そんな投稿を、少なくとも週に3回はアップしたい、とおっしゃいます。そのためには、気づいた時に、時間がある時に、何回分かを書き貯めて、ストックしておくのだそうです。そして、アップする日のトピックなどを少し取り入れたりしてアップします。

「毎日考えるのはたいへん。自分が苦痛になってはしょうがないからね」

社長業務のお忙しい中でこまめにアップできるのも、そういった陰の工夫がありました。ブログでもFBでも、あまり間をあけないことが読者とのコミュニケーションを続けるためには大切です。
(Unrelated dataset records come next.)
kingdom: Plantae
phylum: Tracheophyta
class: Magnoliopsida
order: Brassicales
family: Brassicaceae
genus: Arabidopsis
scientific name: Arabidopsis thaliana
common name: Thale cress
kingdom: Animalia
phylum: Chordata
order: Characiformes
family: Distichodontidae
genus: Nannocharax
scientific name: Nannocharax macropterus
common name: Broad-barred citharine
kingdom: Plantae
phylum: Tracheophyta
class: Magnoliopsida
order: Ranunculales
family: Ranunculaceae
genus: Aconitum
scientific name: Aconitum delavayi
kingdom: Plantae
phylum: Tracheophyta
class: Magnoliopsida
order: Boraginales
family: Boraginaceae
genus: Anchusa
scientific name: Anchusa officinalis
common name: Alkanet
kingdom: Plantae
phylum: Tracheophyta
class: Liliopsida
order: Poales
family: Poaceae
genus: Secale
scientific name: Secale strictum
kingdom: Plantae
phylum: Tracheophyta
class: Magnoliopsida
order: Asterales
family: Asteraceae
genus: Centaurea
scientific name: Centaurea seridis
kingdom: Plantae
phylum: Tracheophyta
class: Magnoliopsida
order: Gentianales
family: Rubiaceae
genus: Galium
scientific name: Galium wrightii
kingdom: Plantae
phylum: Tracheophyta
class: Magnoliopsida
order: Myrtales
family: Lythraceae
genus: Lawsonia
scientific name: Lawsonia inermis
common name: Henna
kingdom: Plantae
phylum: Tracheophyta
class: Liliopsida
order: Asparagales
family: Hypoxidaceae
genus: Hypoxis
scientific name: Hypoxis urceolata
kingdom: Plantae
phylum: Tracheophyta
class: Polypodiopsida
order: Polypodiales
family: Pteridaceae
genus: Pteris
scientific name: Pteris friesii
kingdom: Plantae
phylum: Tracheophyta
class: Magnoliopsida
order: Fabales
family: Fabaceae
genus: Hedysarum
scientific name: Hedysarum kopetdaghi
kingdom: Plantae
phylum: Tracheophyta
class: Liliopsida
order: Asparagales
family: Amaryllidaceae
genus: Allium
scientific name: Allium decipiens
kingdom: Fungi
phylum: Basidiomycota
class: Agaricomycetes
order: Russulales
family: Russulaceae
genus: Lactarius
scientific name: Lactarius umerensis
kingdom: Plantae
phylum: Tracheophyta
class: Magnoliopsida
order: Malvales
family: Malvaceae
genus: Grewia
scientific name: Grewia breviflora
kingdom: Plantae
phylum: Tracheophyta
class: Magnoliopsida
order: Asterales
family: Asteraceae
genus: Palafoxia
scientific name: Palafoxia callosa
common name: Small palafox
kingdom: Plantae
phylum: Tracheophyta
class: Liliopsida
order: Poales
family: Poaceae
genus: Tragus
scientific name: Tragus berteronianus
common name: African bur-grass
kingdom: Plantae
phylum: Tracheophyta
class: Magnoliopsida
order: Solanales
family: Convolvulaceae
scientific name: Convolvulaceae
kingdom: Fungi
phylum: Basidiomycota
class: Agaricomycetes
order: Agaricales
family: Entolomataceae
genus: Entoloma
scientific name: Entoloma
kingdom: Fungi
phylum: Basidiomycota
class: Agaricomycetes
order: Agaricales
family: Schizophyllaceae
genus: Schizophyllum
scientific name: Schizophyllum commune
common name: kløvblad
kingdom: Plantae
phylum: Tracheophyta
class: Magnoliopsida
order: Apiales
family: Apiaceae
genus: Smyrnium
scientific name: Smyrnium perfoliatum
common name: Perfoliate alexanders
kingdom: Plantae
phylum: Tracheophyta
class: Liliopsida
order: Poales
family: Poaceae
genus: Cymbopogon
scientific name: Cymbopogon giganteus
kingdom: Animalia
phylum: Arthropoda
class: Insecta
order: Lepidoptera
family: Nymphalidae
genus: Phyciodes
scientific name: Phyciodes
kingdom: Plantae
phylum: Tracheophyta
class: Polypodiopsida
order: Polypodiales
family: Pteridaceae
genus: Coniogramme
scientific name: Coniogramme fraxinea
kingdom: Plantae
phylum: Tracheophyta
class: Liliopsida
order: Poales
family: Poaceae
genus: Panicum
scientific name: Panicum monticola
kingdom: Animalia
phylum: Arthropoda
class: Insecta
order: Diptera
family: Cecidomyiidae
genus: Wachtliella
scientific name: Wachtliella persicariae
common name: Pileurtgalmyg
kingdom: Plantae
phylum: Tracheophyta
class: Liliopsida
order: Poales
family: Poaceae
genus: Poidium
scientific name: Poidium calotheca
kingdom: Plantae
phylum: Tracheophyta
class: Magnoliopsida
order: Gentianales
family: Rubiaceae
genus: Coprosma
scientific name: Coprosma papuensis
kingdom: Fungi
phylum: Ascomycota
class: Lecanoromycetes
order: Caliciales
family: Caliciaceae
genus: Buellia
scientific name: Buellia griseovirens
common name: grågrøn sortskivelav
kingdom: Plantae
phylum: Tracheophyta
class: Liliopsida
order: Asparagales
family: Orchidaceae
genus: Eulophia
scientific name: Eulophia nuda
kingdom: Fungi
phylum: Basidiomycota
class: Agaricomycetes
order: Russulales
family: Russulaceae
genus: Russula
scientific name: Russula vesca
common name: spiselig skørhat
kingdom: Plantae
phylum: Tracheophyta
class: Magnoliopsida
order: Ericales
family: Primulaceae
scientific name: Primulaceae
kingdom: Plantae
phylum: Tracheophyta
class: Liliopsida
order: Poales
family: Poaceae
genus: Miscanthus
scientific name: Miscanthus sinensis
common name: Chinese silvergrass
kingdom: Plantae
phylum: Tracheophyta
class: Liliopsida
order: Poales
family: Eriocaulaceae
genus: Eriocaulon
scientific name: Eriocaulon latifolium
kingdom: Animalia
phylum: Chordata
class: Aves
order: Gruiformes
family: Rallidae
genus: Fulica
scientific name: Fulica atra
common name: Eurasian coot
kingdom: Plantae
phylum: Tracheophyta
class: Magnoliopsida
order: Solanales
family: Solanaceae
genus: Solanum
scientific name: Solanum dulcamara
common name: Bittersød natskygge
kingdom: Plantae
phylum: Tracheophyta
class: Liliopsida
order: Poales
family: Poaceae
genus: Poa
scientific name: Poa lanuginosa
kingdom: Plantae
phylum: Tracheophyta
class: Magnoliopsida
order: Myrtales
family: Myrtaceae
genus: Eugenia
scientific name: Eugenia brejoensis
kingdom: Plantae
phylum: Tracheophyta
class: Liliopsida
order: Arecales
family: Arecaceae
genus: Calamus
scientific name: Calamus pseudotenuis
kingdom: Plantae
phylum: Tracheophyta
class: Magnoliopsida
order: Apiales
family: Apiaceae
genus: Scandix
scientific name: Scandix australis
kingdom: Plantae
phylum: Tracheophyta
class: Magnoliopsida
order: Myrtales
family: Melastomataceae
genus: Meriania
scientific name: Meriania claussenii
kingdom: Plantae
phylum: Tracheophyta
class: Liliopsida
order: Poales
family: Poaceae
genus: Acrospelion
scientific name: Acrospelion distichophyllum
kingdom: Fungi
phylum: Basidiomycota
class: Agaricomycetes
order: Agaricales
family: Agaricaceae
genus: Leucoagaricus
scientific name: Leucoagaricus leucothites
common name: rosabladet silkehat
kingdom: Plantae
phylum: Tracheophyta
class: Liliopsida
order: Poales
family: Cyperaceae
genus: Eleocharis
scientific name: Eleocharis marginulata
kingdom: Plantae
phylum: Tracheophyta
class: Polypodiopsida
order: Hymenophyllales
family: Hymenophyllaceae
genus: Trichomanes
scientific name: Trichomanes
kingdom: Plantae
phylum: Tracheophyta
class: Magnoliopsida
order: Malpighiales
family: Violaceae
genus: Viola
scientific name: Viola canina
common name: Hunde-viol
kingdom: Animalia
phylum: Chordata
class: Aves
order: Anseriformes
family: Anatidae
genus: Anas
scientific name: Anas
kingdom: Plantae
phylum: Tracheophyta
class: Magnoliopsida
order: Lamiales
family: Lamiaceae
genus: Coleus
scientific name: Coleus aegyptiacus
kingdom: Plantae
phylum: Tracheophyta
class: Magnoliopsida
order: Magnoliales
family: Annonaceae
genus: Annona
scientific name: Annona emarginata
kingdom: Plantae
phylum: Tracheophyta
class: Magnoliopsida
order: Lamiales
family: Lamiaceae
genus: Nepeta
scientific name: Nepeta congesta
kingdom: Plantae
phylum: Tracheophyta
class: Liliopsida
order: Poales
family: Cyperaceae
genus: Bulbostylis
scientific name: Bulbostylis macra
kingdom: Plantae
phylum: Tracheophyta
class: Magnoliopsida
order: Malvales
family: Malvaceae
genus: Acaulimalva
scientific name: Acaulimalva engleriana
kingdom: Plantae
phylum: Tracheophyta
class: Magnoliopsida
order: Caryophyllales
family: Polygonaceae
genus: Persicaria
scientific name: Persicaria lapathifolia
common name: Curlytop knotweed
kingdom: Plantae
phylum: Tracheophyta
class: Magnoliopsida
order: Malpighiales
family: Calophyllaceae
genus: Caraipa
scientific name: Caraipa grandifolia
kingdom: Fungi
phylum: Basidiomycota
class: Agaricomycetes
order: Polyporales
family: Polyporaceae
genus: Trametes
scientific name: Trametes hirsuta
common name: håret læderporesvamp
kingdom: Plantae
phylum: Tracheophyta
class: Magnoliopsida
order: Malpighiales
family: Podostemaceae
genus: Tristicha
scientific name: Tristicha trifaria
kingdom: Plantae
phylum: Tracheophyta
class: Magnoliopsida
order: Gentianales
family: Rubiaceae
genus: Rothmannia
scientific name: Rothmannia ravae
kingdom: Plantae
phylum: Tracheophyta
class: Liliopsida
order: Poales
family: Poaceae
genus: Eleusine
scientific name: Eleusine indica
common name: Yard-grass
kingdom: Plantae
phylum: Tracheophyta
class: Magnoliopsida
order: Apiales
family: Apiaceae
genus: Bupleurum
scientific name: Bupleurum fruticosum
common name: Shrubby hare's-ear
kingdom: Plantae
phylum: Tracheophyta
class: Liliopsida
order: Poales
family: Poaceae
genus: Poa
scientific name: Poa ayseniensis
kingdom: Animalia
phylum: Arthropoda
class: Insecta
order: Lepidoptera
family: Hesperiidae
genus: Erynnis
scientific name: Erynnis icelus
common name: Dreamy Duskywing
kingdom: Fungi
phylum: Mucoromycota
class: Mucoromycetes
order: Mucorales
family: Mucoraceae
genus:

国内でのイベントや海外営業があった際、社長が不在の際に特徴のあるお客様が見えた時には、それぞれの担当者に書いてもらいますが、それ以外はご自分で書き、スケジュール管理もされています。しかも、社員の方の原稿は必ずチェックし、時には手直ししたりして、アップするのは社長ご自身です。

「いろんな人が見てくださるものですから。そして、酒造りの状況、飲み方の提案、など、すべて『お知らせ』として書くようにしているんです」

とはいえ、酒造り以外の季節、夏場は“ネタに困る”……。どこのお蔵さんも同じ悩みをお持ちです。

「だから、何をするにもネタ探し(笑)。花がきれいだな、と思ったら、『あ、これを上げよう』とかね。そのためにも、何事にも関心を持ち、好奇心を持ち続けることが大切です」

また、名刺や年賀状に「facebookはじめました」と入れたり、TwitterにもFBのアドレスを入れたり。また、直接、蔵で買ってくださったお客さんにはお礼のメールを送るのだそうです。ところが、社長と名乗らずに送ることがほとんど。

何気なく受け取ったメール、社長さんからかもしれません。

もちろん、そういった努力は会社の宣伝のためです。しかし、最終的な目的はそれだけでない。一番大切なことは、日本酒の良さを多くの人に気づいてもらうこと。

「どうやったら、日本酒に興味を持ってもらえるか、そのための情報を出さんといけない」

あれも言いたい、これも言いたい、でも書きすぎては読む方が食傷しないように、淡々と酒と酒蔵の魅力を伝え続けていく。それが日本酒全体の人気につながるFBの役目と考えておられるのでした。

文章同様、写真も伝えたいことにフォーカスして。1シーンを載せるためには最低10カットは撮るそうで、以前はデジカメ携帯、今はiPhoneで。左の収録風景は「このまちであなたと」。1月9日水曜日22時54分からSTSサガテレビで放映予定。